The Fault In Our Waves
Italian film Caught by a Wave is a by-the-book romantic drama with lots of sun, sea and sorrow peppered into its 100 minute run-time. Taking cues from movies like The Fault in Our Stars, this Netflix Original depicts the turbulent ups and downs of a teen romance backdropped by the gorgeous locale of Sicily – and a damning secret that threatens to upend this Summer romance.
This movie wastes absolutely no time getting right to the heart of the drama. We start things off at a sailing summer camp in Sicily, where Sara immediately finds herself taken by the dreamy Lorenzo. He takes her out for a dance and drinks, eventually leading to a goodnight kiss. As they part ways for the evening, Sara and Lorenzo prepare for their whirlwind romance.
Only, Sara holds a big secret. It turns out she has muscular dystrophy, something she can’t bring herself to tell Lorenzo for fear of changing what they have together.
It’s a decent set-up in truth, albeit one that’s been done numerous times before with this “girl has a medical condition” trope. Whether it be Everything, Everything or the aforementioned Fault in Our Stars, these movies live and die by the chemistry between actors. Unfortunately, Caught by a Wave is caught off-guard by its own frantic pacing.
This Italian picture is in such a hurry in fact, that the plot synopsis I wrote out above plays out within the first 10 minutes of the movie. We’re given absolutely no time to build up to this, with both actors immediately just falling in love because the script dictates it so. I get that teen romance is sometimes typified by love at first sight but here it just feels rushed and forced.
Given the heavy subject material, the movie is disappointingly heavy-handed early on because of this, constantly playing catch up to develop its characters in a meaningful way. To make matters worse, it also begins cycling through the obligatory checkboxes of this genre.
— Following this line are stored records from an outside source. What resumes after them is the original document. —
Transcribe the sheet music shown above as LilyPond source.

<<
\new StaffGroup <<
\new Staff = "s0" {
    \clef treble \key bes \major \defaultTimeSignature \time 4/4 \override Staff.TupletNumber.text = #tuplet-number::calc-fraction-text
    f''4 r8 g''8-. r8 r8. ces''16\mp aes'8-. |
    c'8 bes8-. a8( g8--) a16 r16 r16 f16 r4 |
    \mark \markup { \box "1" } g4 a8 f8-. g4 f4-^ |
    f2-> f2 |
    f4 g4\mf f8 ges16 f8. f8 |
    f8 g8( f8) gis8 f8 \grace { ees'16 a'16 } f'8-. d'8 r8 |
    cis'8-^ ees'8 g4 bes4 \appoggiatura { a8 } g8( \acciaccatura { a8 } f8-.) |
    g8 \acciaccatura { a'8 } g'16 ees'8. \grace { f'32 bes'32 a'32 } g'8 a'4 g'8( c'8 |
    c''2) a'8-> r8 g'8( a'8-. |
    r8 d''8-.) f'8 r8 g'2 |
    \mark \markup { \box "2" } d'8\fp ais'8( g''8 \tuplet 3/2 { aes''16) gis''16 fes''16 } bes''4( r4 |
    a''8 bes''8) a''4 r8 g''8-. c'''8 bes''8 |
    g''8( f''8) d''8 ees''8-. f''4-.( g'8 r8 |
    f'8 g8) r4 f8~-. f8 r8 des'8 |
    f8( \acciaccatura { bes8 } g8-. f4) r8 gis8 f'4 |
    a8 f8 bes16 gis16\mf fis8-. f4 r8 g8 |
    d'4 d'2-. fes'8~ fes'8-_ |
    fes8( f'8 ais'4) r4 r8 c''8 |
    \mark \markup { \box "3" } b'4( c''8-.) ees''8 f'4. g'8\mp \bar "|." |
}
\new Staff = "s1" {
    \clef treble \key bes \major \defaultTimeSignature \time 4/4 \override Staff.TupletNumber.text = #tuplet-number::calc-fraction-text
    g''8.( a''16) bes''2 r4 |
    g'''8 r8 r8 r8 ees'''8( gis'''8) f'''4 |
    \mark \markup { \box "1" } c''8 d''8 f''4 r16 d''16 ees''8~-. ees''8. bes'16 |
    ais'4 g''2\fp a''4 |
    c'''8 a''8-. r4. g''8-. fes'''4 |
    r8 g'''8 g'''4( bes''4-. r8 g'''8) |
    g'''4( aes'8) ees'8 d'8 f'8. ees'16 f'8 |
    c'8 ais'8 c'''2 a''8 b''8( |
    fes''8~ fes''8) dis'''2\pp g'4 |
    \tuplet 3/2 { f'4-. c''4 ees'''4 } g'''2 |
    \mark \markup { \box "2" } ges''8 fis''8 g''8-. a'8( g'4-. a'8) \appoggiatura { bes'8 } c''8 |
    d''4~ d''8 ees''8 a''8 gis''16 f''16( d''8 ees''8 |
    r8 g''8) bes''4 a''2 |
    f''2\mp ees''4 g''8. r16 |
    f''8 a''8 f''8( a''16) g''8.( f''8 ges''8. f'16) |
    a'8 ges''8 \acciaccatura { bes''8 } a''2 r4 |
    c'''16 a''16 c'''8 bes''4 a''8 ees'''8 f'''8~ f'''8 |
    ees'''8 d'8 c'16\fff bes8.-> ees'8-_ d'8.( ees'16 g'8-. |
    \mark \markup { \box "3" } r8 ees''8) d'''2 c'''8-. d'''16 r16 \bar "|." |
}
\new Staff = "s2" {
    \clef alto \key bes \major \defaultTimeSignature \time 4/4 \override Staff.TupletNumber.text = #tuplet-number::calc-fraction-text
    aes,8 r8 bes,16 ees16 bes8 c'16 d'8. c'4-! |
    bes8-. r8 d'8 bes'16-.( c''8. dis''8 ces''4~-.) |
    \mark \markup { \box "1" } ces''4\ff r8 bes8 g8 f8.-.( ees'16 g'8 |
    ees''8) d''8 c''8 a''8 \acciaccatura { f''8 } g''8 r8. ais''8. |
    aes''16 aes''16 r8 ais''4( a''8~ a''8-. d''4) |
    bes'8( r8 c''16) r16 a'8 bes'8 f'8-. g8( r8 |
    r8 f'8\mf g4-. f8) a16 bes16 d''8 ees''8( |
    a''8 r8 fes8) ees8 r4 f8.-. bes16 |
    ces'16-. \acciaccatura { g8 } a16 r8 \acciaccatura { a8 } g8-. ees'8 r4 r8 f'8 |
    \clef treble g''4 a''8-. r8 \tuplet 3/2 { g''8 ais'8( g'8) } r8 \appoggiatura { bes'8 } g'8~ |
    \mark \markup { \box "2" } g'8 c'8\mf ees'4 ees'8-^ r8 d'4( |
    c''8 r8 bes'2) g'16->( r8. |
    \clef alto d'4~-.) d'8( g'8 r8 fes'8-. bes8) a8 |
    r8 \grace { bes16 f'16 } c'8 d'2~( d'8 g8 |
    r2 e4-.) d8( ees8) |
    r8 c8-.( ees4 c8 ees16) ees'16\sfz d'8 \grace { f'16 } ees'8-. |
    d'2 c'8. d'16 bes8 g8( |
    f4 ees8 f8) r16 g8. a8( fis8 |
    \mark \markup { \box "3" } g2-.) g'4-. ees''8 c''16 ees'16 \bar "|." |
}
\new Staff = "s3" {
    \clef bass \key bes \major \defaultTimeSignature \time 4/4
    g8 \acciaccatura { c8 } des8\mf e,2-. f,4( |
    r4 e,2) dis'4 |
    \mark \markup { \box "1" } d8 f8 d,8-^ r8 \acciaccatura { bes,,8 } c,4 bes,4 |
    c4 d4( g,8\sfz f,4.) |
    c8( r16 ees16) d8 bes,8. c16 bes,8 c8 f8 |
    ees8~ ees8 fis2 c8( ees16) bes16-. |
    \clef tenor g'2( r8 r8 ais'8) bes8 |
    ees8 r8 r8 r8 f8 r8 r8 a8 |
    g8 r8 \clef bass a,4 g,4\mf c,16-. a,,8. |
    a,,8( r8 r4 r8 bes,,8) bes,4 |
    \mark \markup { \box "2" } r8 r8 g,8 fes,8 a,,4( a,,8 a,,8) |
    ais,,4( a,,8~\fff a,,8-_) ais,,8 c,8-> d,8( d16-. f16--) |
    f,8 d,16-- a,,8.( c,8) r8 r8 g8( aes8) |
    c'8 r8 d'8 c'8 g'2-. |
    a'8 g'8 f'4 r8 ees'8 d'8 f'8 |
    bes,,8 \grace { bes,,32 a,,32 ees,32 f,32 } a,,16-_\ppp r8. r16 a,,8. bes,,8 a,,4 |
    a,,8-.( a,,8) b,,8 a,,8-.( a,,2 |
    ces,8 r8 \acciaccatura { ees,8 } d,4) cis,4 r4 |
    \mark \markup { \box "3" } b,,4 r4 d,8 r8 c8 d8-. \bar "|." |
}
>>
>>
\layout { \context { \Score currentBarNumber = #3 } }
It’s not until the midway point where the characters are actually allowed a chance to blossom, past the misunderstanding fall-out and the family pep-talks. It’s here Sara and Lorenzo have some good moments together, typified by one beautifully shot montage helping to solidify their romance.
While the visuals are vibrant and colourful, the script is an unfortunate shade of grey – at least for the first half – as it fails to really stand out next to so many others in this genre. With an extra 15 minutes or so early on, Caught By A Wave could be far more emotionally effective. Instead it feels lukewarm at best.
Caught by a Wave is certainly effective with its emotional peaks late on, with Sara given a lot more time to reflect her family. There’s some particularly touching conversations here, especially one with Sara and her Father, as the two reminisce about riding bikes and eating ice-cream. It’s a simple dialogue but one that very quickly – and realistically – turns into something more emotional.
Despite some nice ideas and a couple of stand-out performances, Caught by a Wave finds itself drifting at sea. It’s not a particularly bad film but it’s not a very original one either. Instead, this movie nestles itself comfortably in the realm of “not bad”. If you’re a fan of these sort of films you’ll immediately be taken by this but for everyone else, this is unlikely to make a splash.